• **Work instruction**
Copy the data below exactly. Any pictures in it should be omitted.
━━ Data provided
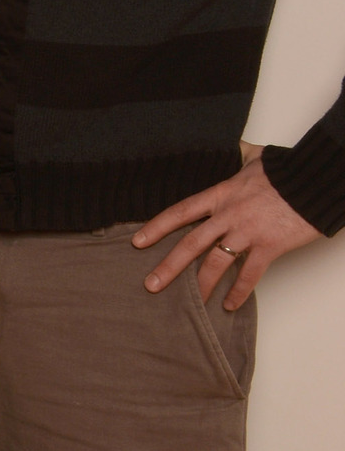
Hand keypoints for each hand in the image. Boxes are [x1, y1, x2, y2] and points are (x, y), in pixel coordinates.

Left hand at [135, 144, 322, 309]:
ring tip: (191, 304)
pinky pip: (250, 274)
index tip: (137, 242)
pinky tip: (229, 305)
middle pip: (190, 244)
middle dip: (169, 266)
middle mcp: (228, 216)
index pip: (180, 212)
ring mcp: (248, 232)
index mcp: (220, 195)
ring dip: (201, 285)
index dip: (156, 228)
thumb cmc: (285, 170)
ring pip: (216, 263)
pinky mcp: (270, 246)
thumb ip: (239, 153)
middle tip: (151, 285)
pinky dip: (239, 292)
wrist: (313, 182)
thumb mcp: (256, 156)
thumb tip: (234, 145)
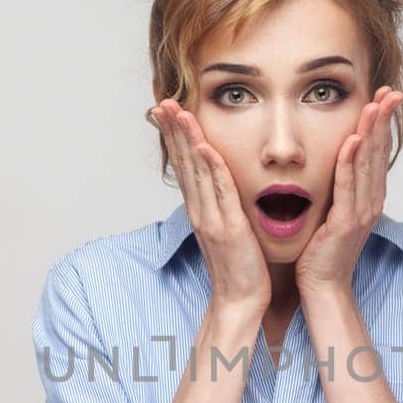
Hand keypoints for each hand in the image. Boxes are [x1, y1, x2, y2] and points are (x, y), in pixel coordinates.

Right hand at [151, 99, 270, 313]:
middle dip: (173, 130)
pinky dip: (212, 168)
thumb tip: (220, 190)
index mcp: (200, 210)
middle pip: (183, 162)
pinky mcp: (228, 227)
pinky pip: (220, 192)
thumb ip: (222, 208)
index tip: (166, 112)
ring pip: (197, 171)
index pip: (184, 166)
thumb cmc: (239, 269)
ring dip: (187, 139)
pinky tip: (205, 147)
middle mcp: (200, 210)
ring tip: (178, 111)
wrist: (240, 301)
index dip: (174, 138)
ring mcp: (211, 218)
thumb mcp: (227, 232)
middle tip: (162, 101)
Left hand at [295, 87, 402, 296]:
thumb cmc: (323, 251)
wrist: (323, 286)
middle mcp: (371, 202)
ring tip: (375, 105)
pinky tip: (351, 140)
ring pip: (367, 165)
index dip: (382, 124)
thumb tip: (335, 163)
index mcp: (369, 197)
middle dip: (384, 120)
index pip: (378, 153)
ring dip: (370, 132)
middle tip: (391, 91)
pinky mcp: (346, 223)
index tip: (385, 97)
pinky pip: (347, 186)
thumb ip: (339, 188)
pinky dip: (349, 162)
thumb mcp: (334, 212)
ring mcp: (361, 212)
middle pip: (379, 153)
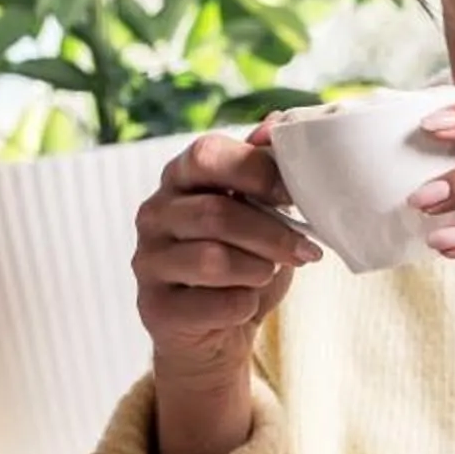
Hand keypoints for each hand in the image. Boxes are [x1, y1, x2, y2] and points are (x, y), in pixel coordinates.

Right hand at [132, 130, 320, 382]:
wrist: (217, 331)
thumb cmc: (242, 258)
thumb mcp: (259, 208)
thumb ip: (264, 167)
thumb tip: (278, 122)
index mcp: (179, 177)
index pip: (206, 154)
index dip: (256, 171)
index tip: (293, 194)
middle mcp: (154, 213)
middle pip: (216, 213)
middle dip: (272, 233)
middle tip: (306, 250)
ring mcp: (147, 260)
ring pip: (212, 260)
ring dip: (258, 269)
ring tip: (269, 273)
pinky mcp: (154, 307)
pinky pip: (212, 304)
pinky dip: (243, 305)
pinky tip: (245, 303)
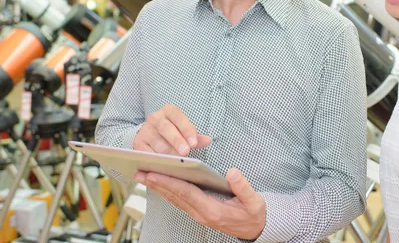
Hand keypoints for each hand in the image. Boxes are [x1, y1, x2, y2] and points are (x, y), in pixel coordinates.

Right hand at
━━━━
• **Written answer**
Hand keypoints for each hand in the image. Boxes are [x1, y1, x2, y2] and points are (x, y), in pixel coordinates.

Left hand at [135, 144, 322, 309]:
ring tip: (191, 304)
pinky pip: (250, 274)
index tip: (137, 242)
pinky tip: (229, 305)
middle pip: (190, 244)
middle dip: (169, 266)
middle mcp: (228, 216)
index pip: (180, 212)
ring mcp: (248, 232)
index mcp: (220, 195)
ring dip: (201, 285)
index dip: (156, 228)
thumb cmc: (285, 170)
ring pip: (216, 263)
pinky mcp: (270, 246)
thumb ip: (239, 153)
middle tip: (151, 285)
pinky dip: (239, 292)
wrist: (313, 182)
thumb mcp: (256, 156)
thumb tip: (234, 145)
Hand keypoints for each hand in the image. Boxes are [x1, y1, x2, y2] and points are (x, y), in pixel coordinates.

Right hand at [151, 99, 270, 313]:
middle dip: (173, 130)
pinky dip: (212, 168)
thumb tip: (220, 190)
index mcp: (200, 210)
middle pip: (183, 162)
pinky mcp: (228, 227)
pinky pip: (220, 192)
thumb ip: (222, 208)
index tip: (166, 112)
ring pip: (197, 171)
index pip: (184, 166)
thumb cmc: (239, 269)
ring dip: (187, 139)
pinky tip: (205, 147)
middle mcp: (200, 210)
ring tip: (178, 111)
wrist: (240, 301)
index dip: (174, 138)
ring mcp: (211, 218)
thumb mcp: (227, 232)
middle tip: (162, 101)
Left hand at [295, 87, 402, 296]:
thumb cmc: (323, 251)
wrist: (323, 286)
middle mcp: (371, 202)
ring tip: (375, 105)
pinky tip: (351, 140)
ring pip: (367, 165)
index dip: (382, 124)
thumb tip: (335, 163)
index mcp: (369, 197)
middle dip: (384, 120)
index pip: (378, 153)
ring dip: (370, 132)
middle tip: (391, 91)
pinky mcp: (346, 223)
index tip: (385, 97)
pinky pip: (347, 186)
thumb ip: (339, 188)
pinky dip: (349, 162)
thumb mcp: (334, 212)
ring mcp: (361, 212)
middle pip: (379, 153)
Hand keypoints for each hand in the image. Boxes are [x1, y1, x2, y2] and points are (x, y), in pixel coordinates.

Right hand at [132, 130, 320, 382]:
wrist: (217, 331)
thumb cmc: (242, 258)
thumb mcp: (259, 208)
thumb ip: (264, 167)
thumb tip: (278, 122)
index mcp: (179, 177)
index pip: (206, 154)
index dip: (256, 171)
index tip: (293, 194)
middle mcp: (154, 213)
middle pip: (216, 213)
middle dip: (272, 233)
middle tip: (306, 250)
ring mcp: (147, 260)
ring pip: (212, 260)
ring dip: (258, 269)
ring tip: (269, 273)
pinky mcp: (154, 307)
pinky pip: (212, 304)
pinky dip: (243, 305)
pinky tip: (245, 303)
Hand keypoints for each hand in the image. Boxes are [x1, y1, x2, y2] and points are (x, y), in pixel coordinates.

Right hand at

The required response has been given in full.